You could use a CLI (Command Line Interface) tool to check or change an individual device’s configuration or view basic statistics related to its health and performance. However, if you don’t have a basic understanding of how your network devices typically perform, then there is nothing of which to compare the information in the CLI. What’s more, this process takes a great deal of time as it may require logging into 10 or more devices and trying to find the problem on each one.
My advice is to use the CLI as it’s designed to be, which is as a helpful tool for performing device configuration. Automation should be brought in to cover the network-level and prevent teams from spending weeks trying to track down a single bad cable or VLAN tag misconfiguration in the infrastructure. Solutions in this area include PathSolutions TotalView, Statseeker, and InfoBlox NetMRI.

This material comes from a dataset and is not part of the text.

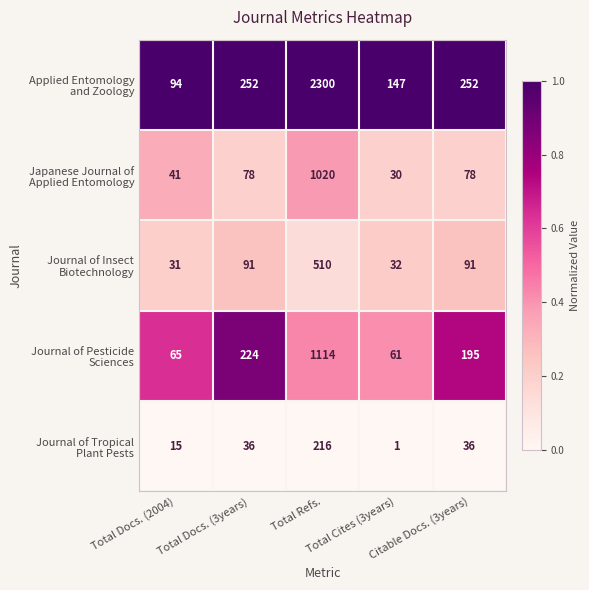

Which category has the lowest value across all series?

Total Cites (3years)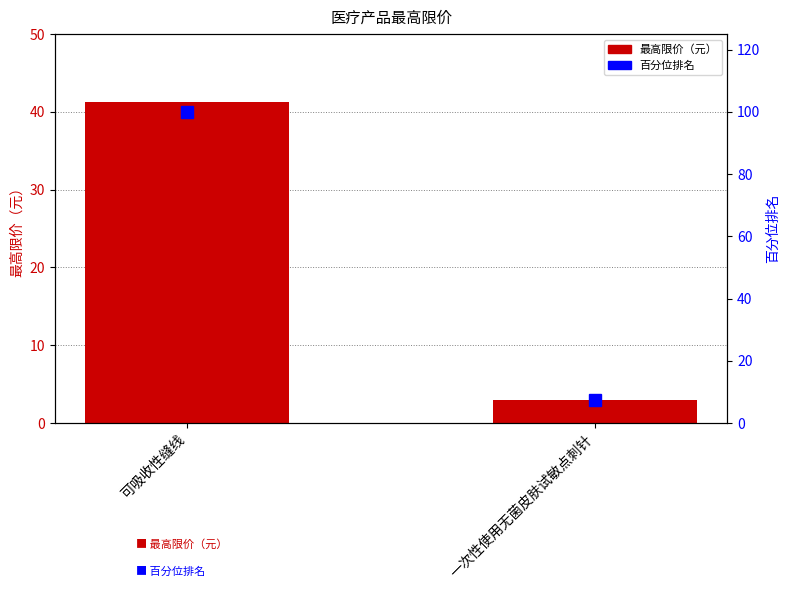

What is the label of the 2nd bar from the right?

可吸收性缝线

Application Performance Measurement (APM) Tools
APMs measure the responsiveness of applications across the infrastructure to ensure that users continuously experience strong functionality. It does this by recreating and monitoring the user experience, making requests and then reporting how fast responses come back from remote resources. This type of solution should be used by management to determine the effectiveness of their team’s ability to deliver on an SLA. However, APMs have limited troubleshooting capability because they cannot locate where or why an application’s performance is suffering, only confirm that it is having problems.
Benefits: Just like a packet analyzer, this type of tool is great for reporting problems. It will allow you to collect data to determine if applications are responding as expected on the network.

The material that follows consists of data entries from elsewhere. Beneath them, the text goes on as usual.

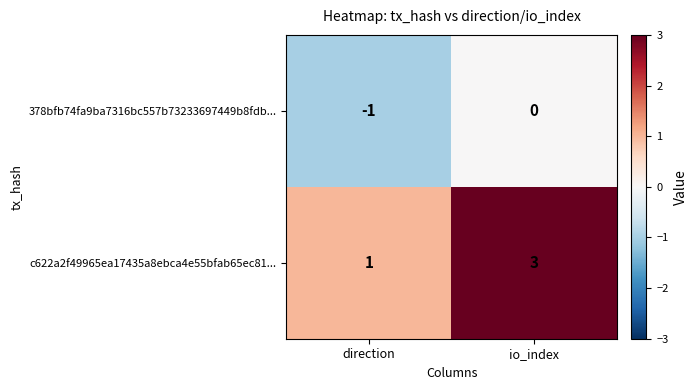

Is the value of c622a2f49965ea17435a8ebca4e55bfab65ec81... at direction greater than the value of 378bfb74fa9ba7316bc557b73233697449b8fdb... at io_index?

Yes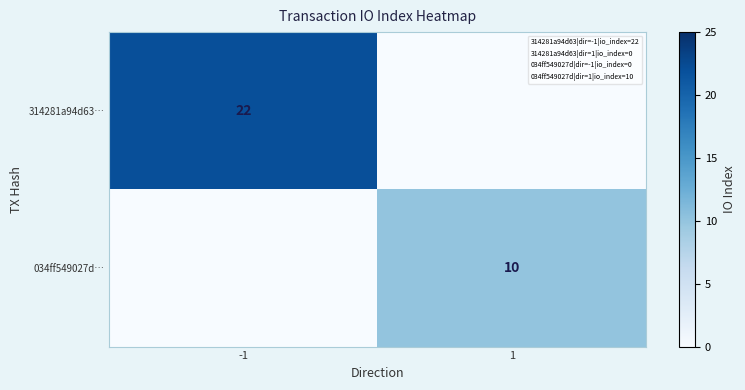

The value of 314281a94d63… at -1 is 11. True or false?

False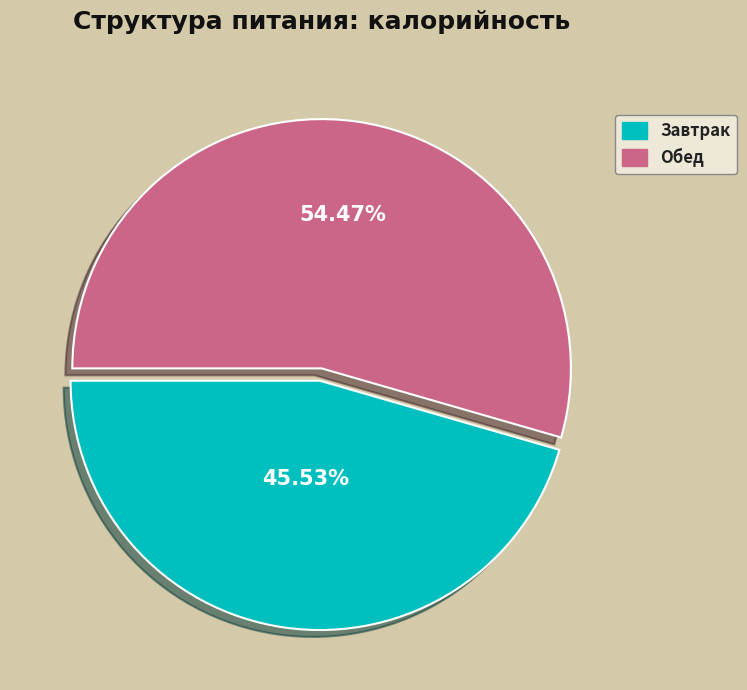

Is there any slice that represents more than half of the pie?

Yes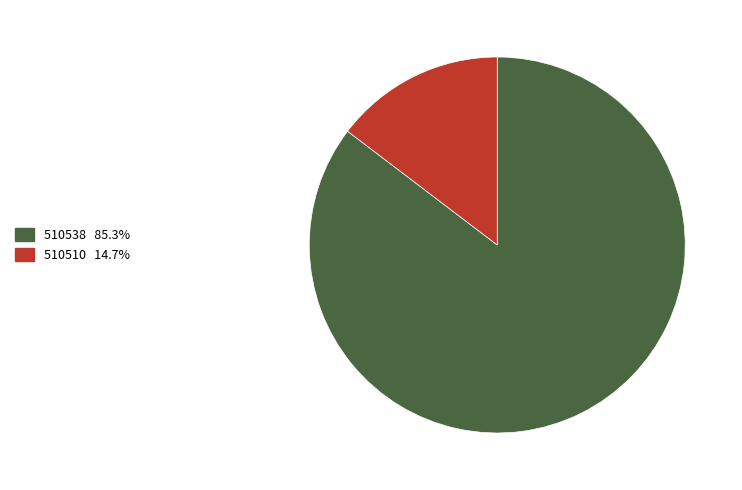

Between 510510 and 510538, which is larger?

510538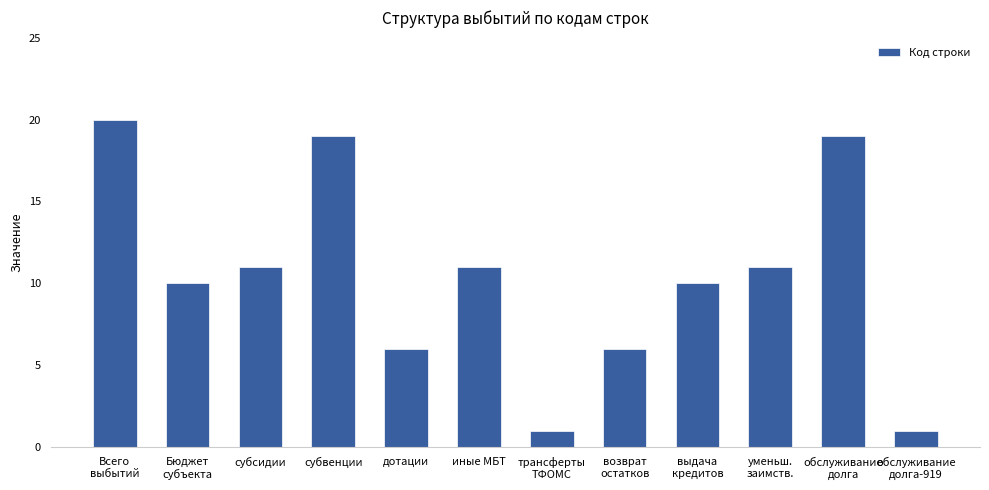

What is the sum of all values?

125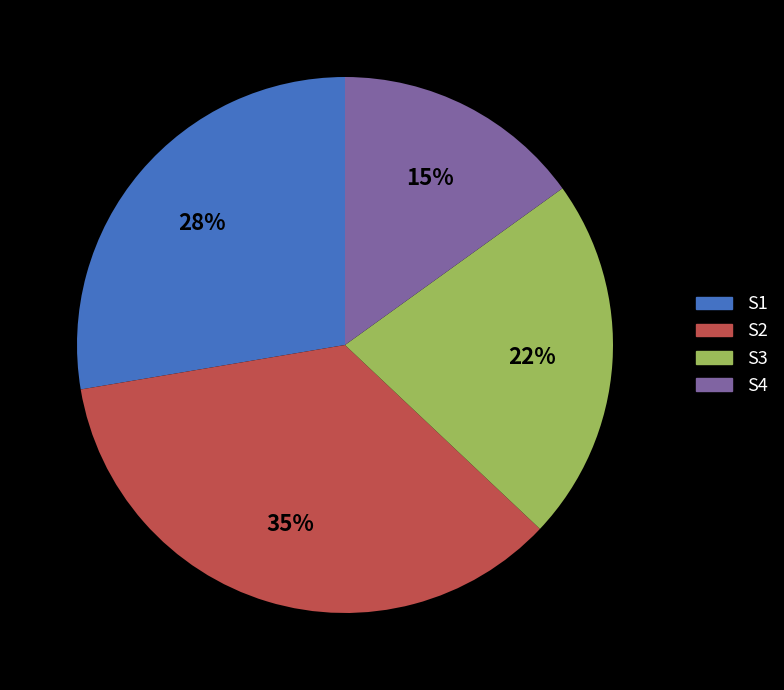

To the nearest percent, what is the difference between the S4 and S1 slice percentages?

13%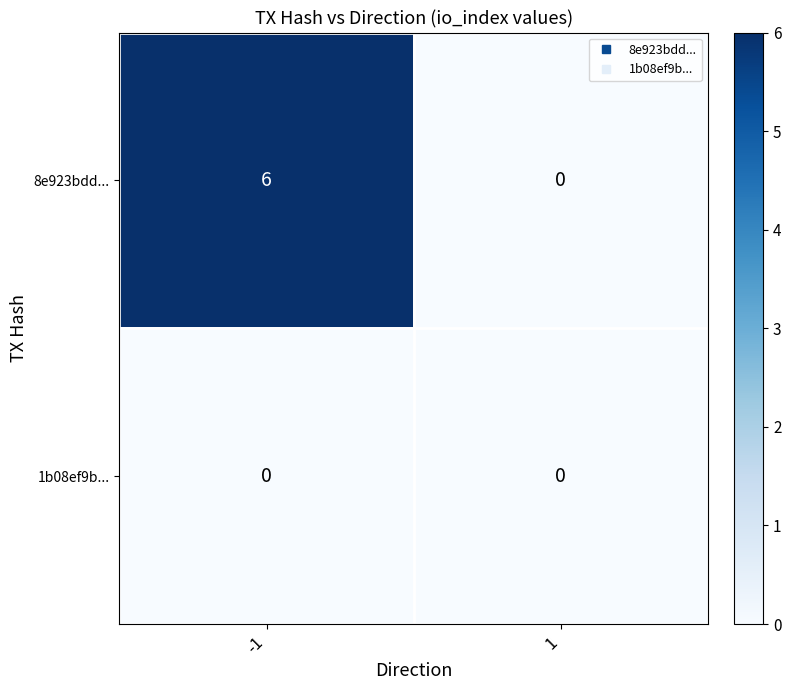

What is the spread (max minus min) of values at -1?

6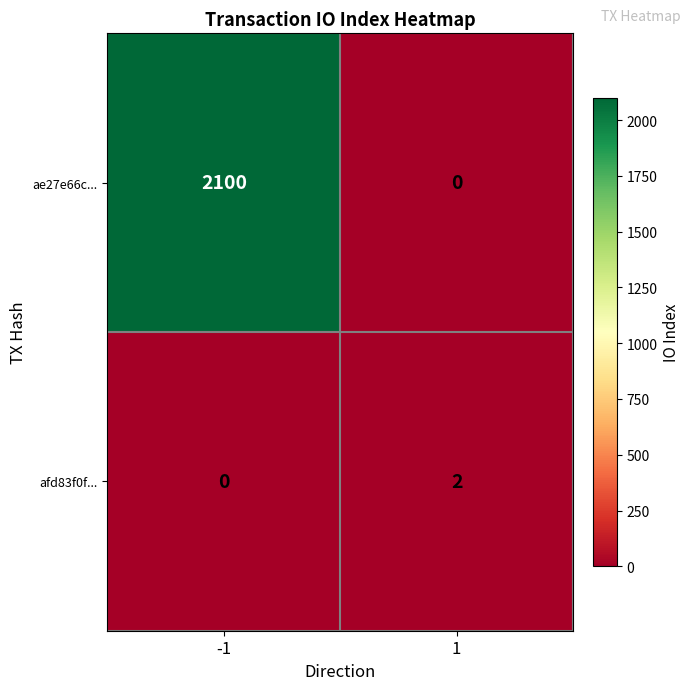

Rank the series at -1 from highest to lowest value.

ae27e66c..., afd83f0f...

Drawbacks: Unfortunately, an APM will do little to help you determine where or why a problem is occurring. To find the cause, you will need to dig deeper into your network, applications, firewall and any other number of locations where errors can be lurking. This can be incredibly time-consuming, as it can take days to get to the root cause of an issue while your applications continue to suffer and productivity slows to a crawl.

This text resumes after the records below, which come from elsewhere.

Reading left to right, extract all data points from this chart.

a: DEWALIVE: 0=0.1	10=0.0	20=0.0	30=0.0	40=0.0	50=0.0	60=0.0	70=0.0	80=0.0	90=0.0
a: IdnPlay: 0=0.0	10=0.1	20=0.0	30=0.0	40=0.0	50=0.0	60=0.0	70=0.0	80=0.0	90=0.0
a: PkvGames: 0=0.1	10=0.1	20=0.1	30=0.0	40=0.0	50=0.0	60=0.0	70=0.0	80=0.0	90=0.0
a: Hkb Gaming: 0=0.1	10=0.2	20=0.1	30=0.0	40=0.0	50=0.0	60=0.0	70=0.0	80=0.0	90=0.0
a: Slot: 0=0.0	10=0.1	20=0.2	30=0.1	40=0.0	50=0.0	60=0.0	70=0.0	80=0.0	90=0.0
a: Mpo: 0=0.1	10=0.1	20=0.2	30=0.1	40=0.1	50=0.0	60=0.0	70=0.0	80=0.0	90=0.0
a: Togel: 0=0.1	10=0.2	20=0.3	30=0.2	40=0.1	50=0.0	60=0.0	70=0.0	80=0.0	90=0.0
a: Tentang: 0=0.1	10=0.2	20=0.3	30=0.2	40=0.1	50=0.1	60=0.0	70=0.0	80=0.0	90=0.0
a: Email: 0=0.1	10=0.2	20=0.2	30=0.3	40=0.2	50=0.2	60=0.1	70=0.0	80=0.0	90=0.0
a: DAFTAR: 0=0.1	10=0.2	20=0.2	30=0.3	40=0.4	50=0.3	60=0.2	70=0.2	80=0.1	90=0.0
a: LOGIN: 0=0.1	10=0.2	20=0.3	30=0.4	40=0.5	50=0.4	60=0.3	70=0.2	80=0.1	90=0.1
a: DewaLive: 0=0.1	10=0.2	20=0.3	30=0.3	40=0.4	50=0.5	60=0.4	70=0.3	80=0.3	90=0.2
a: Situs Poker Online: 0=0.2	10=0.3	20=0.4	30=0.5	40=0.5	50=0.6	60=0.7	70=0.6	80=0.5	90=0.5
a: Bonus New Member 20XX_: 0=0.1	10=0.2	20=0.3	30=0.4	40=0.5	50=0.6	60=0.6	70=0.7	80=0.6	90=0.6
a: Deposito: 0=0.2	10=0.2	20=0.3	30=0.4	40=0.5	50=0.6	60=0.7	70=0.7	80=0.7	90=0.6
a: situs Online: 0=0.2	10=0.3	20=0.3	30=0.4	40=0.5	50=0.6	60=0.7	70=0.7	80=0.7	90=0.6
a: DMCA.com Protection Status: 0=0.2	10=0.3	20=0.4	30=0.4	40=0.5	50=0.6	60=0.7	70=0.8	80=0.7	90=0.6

Diagramming and Mapping Tools
A picture is worth a thousand words, and the same is true for networks. These tools provide accurate updated maps of the entire organization’s network (not just partial point-to-point diagrams) which allow for complete understanding of an environment. Some recommended solutions for this include Cacoo, NetBrain, and LucidChart.
Security Monitoring Tools
Security monitoring tools are focused on one of two primary functions: Intrusion Detection or Intrusion Prevention
- Intrusion Detection System (IDS) tools. These tools monitor the environment looking for misbehaving communications between devices and then alert administrators of the aberrant behavior.
- Intrusion Prevention System (IPS) tools. These tools monitor the environment for misbehaving communications and terminate the communications, thus preventing the activity from continuing.
Mind Network Gaps to Maximize Capabilities
If you are dealing with a smaller network infrastructure, you may be able to get away with a basic monitoring solution. Since your network is less complex, it follows that the time and resources you spend on troubleshooting is minimal. However, as your network grows in breadth and complexity, you will need to move from monitoring the state of your environment to troubleshooting the cause of problems. More tools are required to provide visibility into bandwidth issues, perform deep packet analysis, and troubleshoot the cause of problems. The more complex the network, the more important it is to mind the network gaps in order to maximize your team’s capabilities.